Laura kaget. “Apa, lu dan Amelia udah jadian?”
“Iya, itu untuk mengurangi status jomblo di antara kita.”
Andre kesal. Dia menunjuk muka Dika sekarang. “Wah, lu pantes diperkaran. Itu masuk kategori ujaran kebencian.”
***
Dika mengunjungi tempat Amelia kuliah. Kekasihnya itu kini menempuh S2 Bahasa Inggris di salah satu universitas negeri di Jakarta. Dika duduk-duduk di dekat gedung Fakultas Humaniora. “Gue empat tahun di sini, dan nggak pernah kenal lu. Mungkin ini cara Sang Pencipta mengenalkan kita untuk dipersatukan,” batinnya.
Dia kemudian melihat sebuah mobil berhenti cukup jauh darinya.

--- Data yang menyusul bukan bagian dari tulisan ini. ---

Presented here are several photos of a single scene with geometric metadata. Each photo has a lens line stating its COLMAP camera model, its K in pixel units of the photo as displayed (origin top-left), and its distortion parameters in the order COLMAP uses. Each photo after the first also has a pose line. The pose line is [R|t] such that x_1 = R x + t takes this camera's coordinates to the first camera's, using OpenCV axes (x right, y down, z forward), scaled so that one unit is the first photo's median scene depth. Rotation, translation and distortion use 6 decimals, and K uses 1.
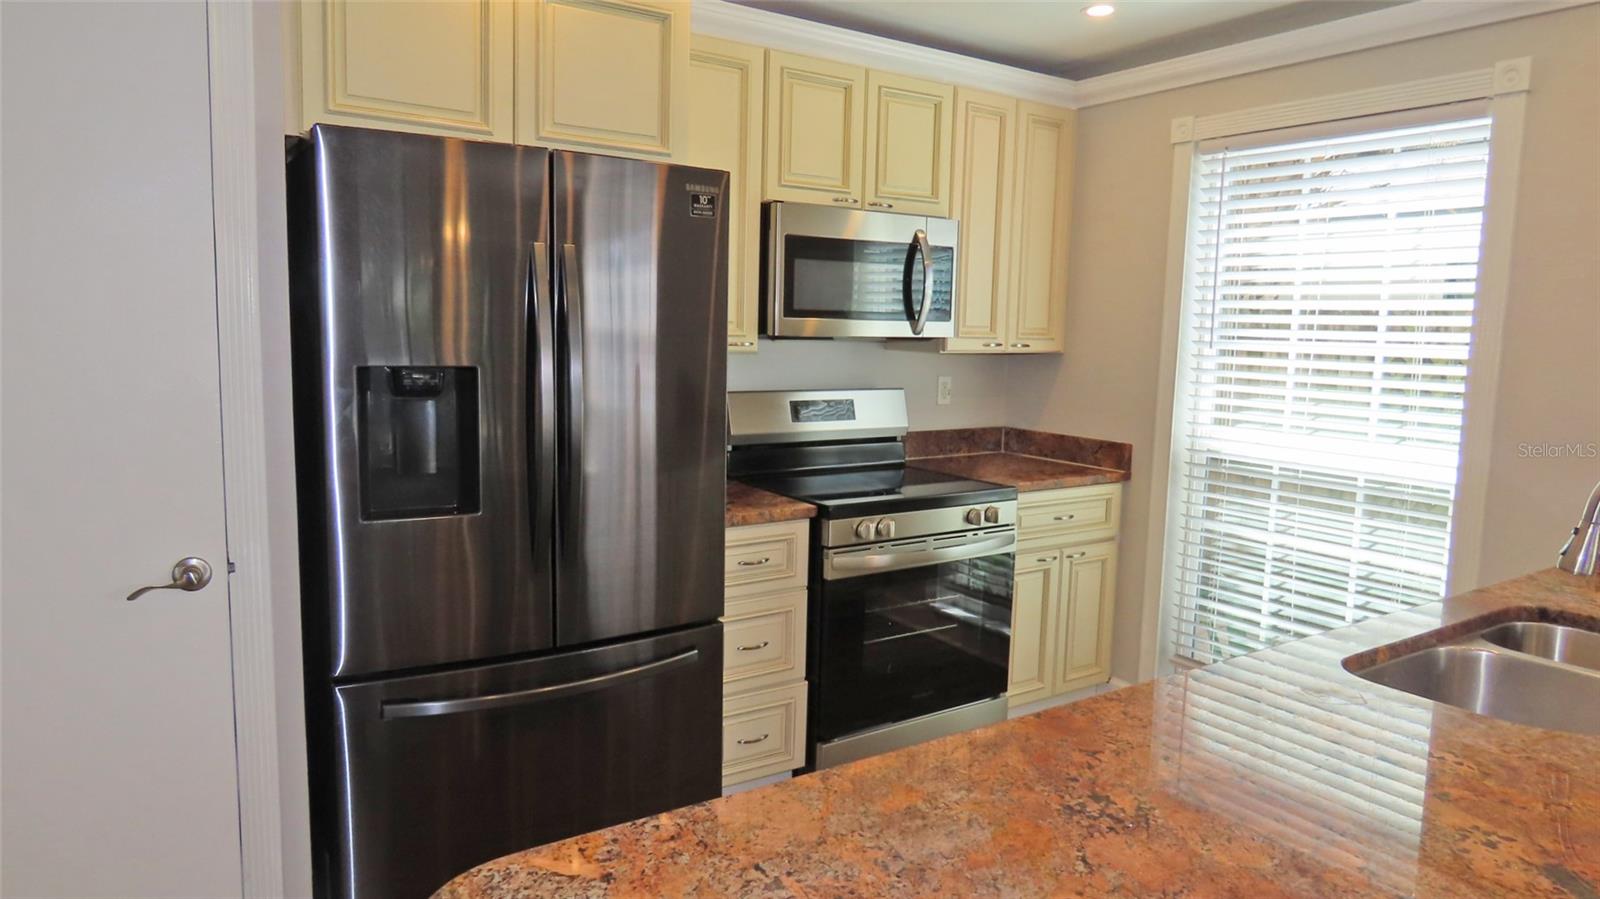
lens RADIAL K [[1020.6, 0, 801.1], [0, 1020.6, 452.1], [0, 0, 1]] dist [-0.010305, 0.006051]
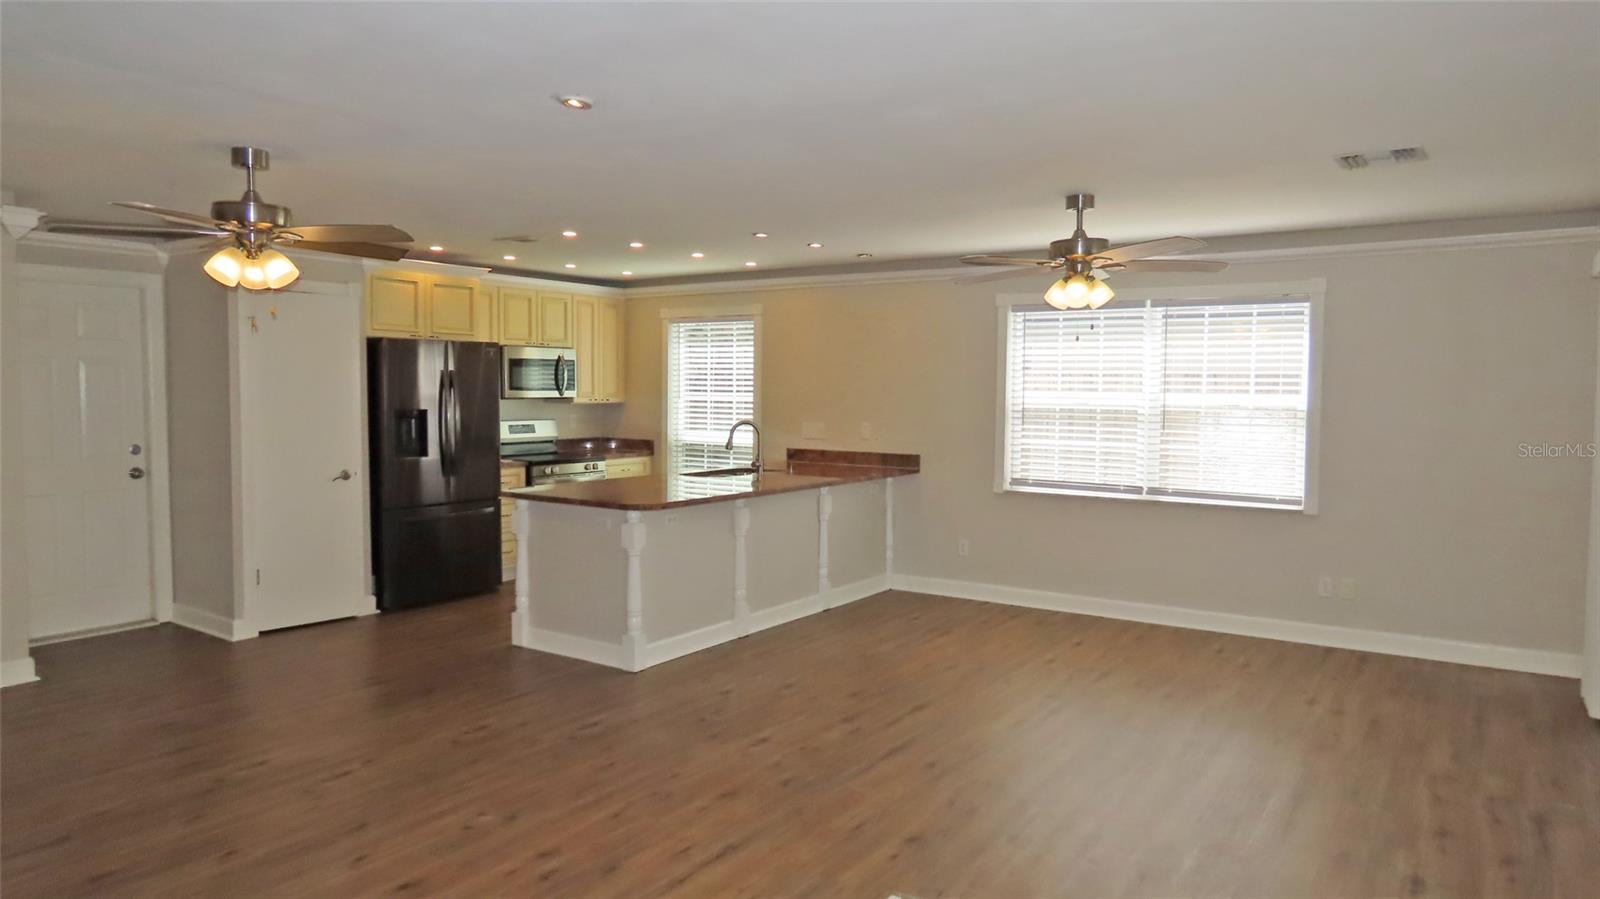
lens RADIAL K [[1020.6, 0, 796.4], [0, 1020.6, 441.8], [0, 0, 1]] dist [-0.010305, 0.006051]
pose [[0.930903, -0.033897, 0.363691, -0.252034], [0.056953, 0.996977, -0.052855, 0.153237], [-0.360800, 0.069916, 0.930019, -1.451064]]
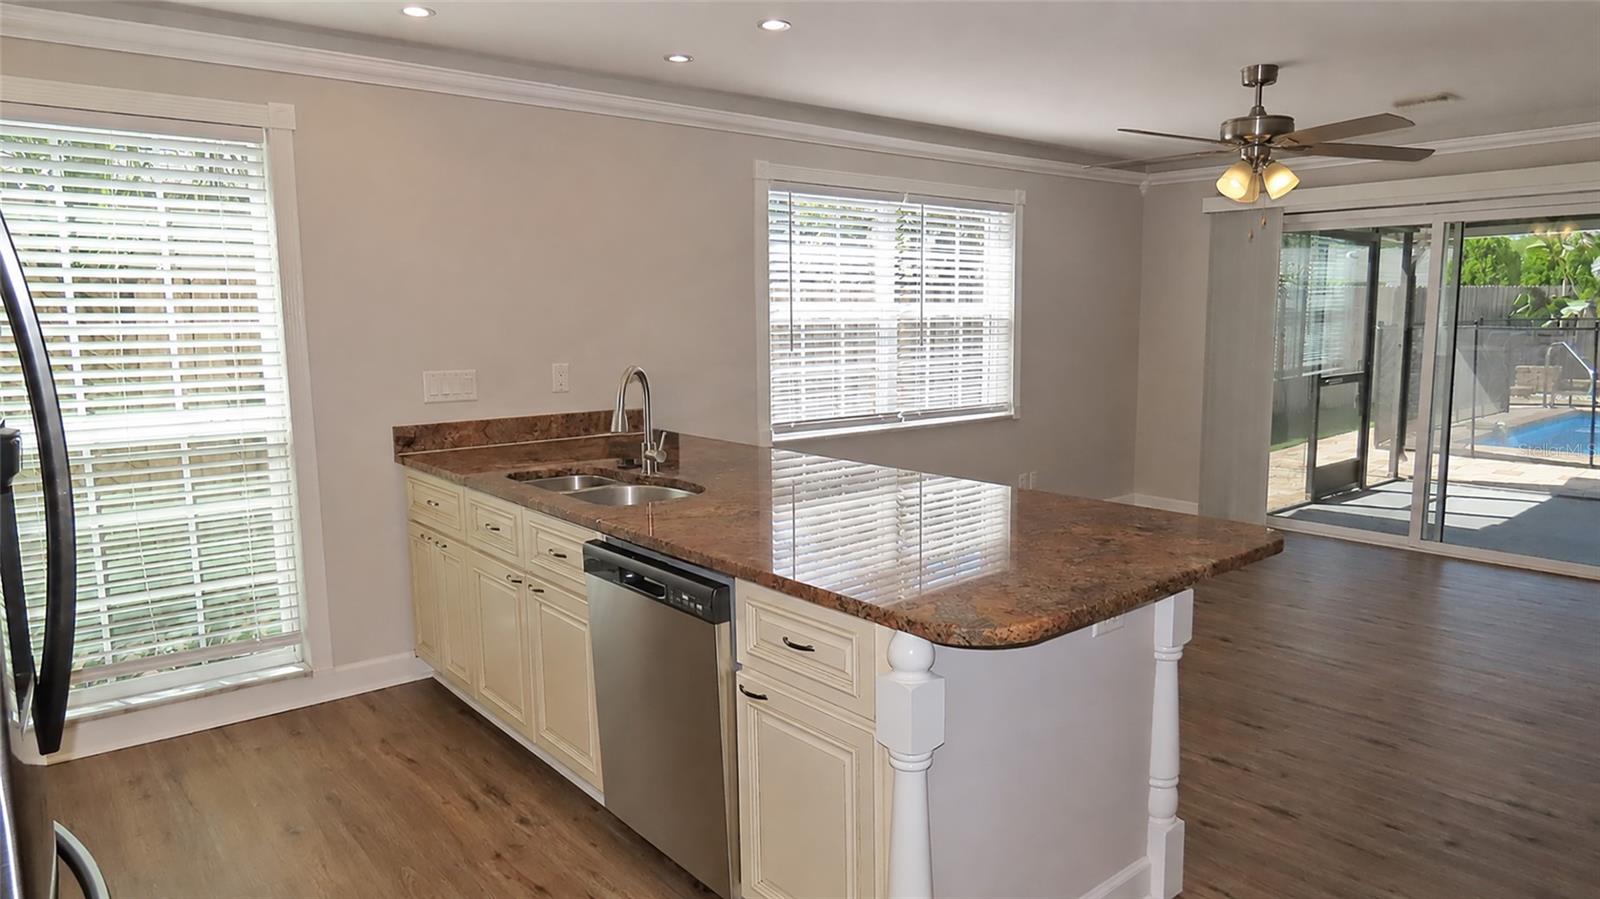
lens RADIAL K [[1020.6, 0, 804.6], [0, 1020.6, 461.2], [0, 0, 1]] dist [-0.010305, 0.006051]
pose [[-0.098821, -0.165189, 0.981299, -0.575308], [0.128048, 0.975816, 0.177161, -0.061511], [-0.986832, 0.143161, -0.075279, 0.376698]]
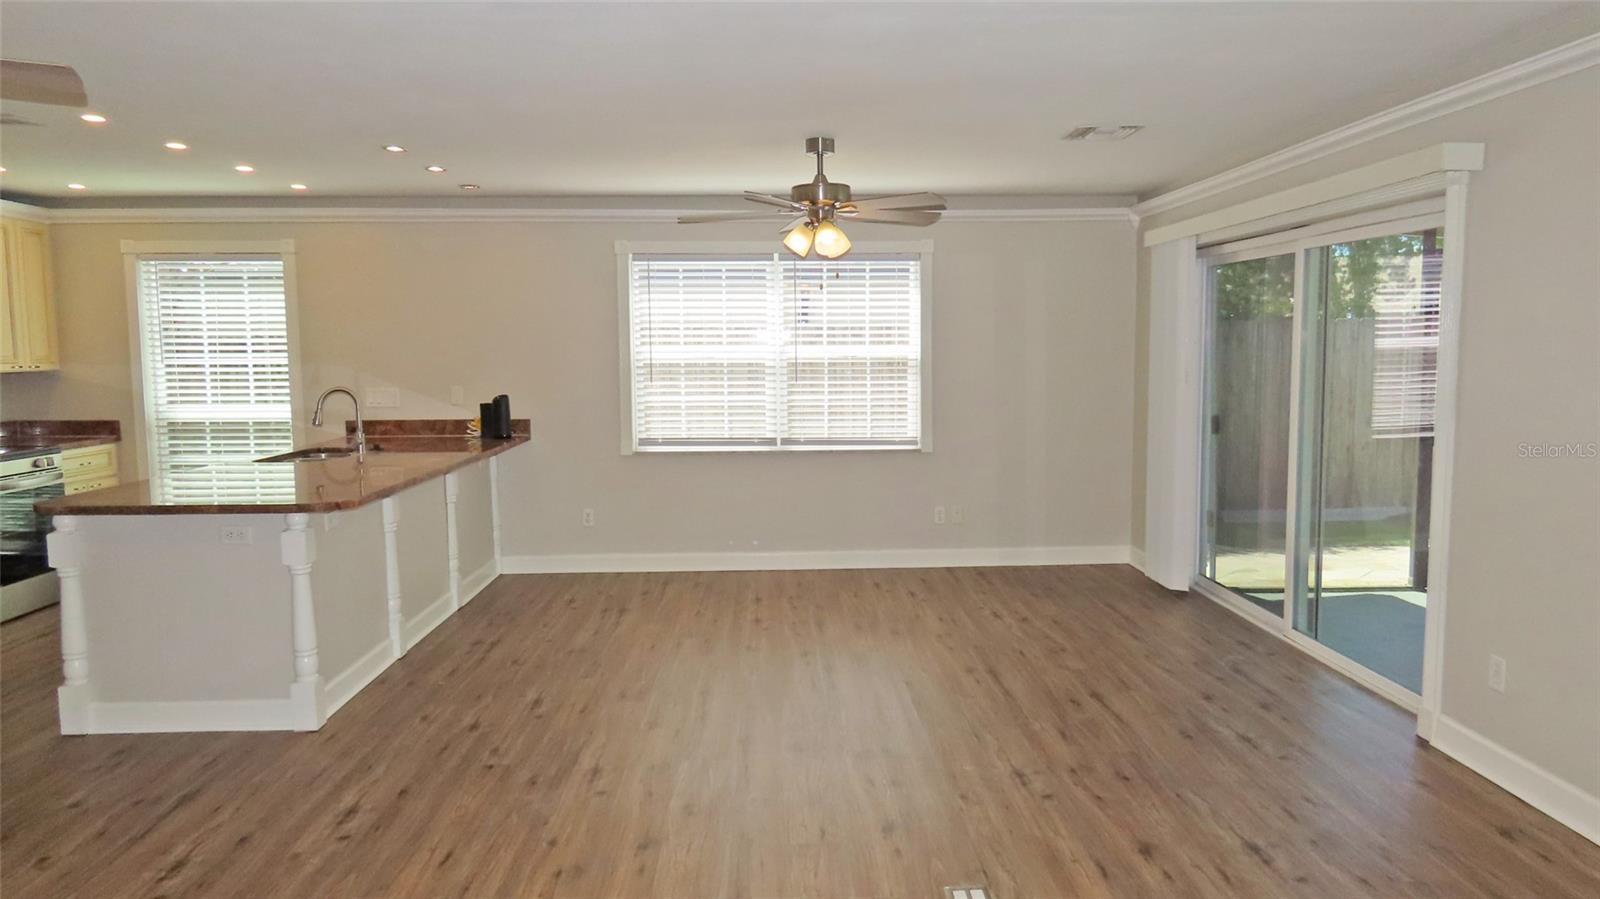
lens RADIAL K [[1020.6, 0, 802.9], [0, 1020.6, 447.7], [0, 0, 1]] dist [-0.010305, 0.006051]
pose [[0.530464, -0.106941, 0.840935, -0.565677], [0.120850, 0.991419, 0.049845, 0.100953], [-0.839049, 0.075187, 0.538835, -0.994359]]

Namun, dia masih bisa melihat jelas akan siapa yang keluar dari mobil itu. Itu adalah Amelia. Dia juga melihat jelas bahwa Amelia keluar bersama seorang lelaki yang sekarang berusaha dia ingat-ingat itu siapa. Dia pun ingat kalau itu adalah seorang pianis yang menemani Amelia perform dalam acara pernikahan Ghofur dan Citra. Berusaha ditepis jauh-jauh, perasaan tidak enak itu tetap mengakar juga di dalam dada, lalu memancar keluar melalui air mukanya hingga menjadi setengah keruh.
Amelia beranjak pergi meninggalkan sang pianis. Dia berjalan ke arah fakultasnya. Dia melihat Dika duduk di kursi sendiri. Langkahnya pun semakin cepat. Perasaan rindunya dimunculkan melalui senyum dari bibir tipisnya yang disaput lipstik merah muda. “Sayang, lu kok nggak bilang kalau mau jemput gue?” tanyanya.
“Gue mau bikin surprise,” jawab Dika.
“So sweet banget. Eh bentar ya, gue mau ambil dokumen gue dulu di dalam.”
“Iya silakan.”
Tak berselang lama menunggu, Dika mendapati Amelia sudah datang kembali dengan wajah tergesa-gesa. “Lu, ngapain lari-lari?” tanyanya.
Amelia menjawab sambil memasukkan map plastik yang berisi tumpukan kertas berbandel, “Ya, gue nggak mau buat lu nunggu terlalu lama.”
Mengetahui betapa perhatiannya Amelia terhadapnya, perasaan tak enak dalam diri Dika mengabur. “Ya ampun, sebegitunya lu ini,” ungkapnya.
Kini, dia melihat tatapan senyum indah di bawah hidung minimalis. “Mel, gue mau ngomong sama lu. Tapi, kita cari tempat dulu. Gue juga lapar. Eh, lu udah makan siang belum? Kalau belum, sekalian aja sambil makan siang.”
“Belum kok.”
“Pas banget.”
Dalam perjalanan, dengan nada suara yang nyaman, Dika bertanya pada Amelia, “Lu tadi masukin dokumen apa?”
Amelia tertawa malu-malu. “Gue editor skripsi, Dika, lumayan buat cuan.”
“Lu itu bagi waktunya gimana? Kuliah, ngeditin skripsi, nyanyi.”
“Kalau kuliah sih karena gue mulai dari S1 murni beasiswa, sayang kalau nggak diambil. Terus kalau ngeditin skripsi, ya itu mudah sih nggak nguras tenaga. Kalau nyanyi itu passion.”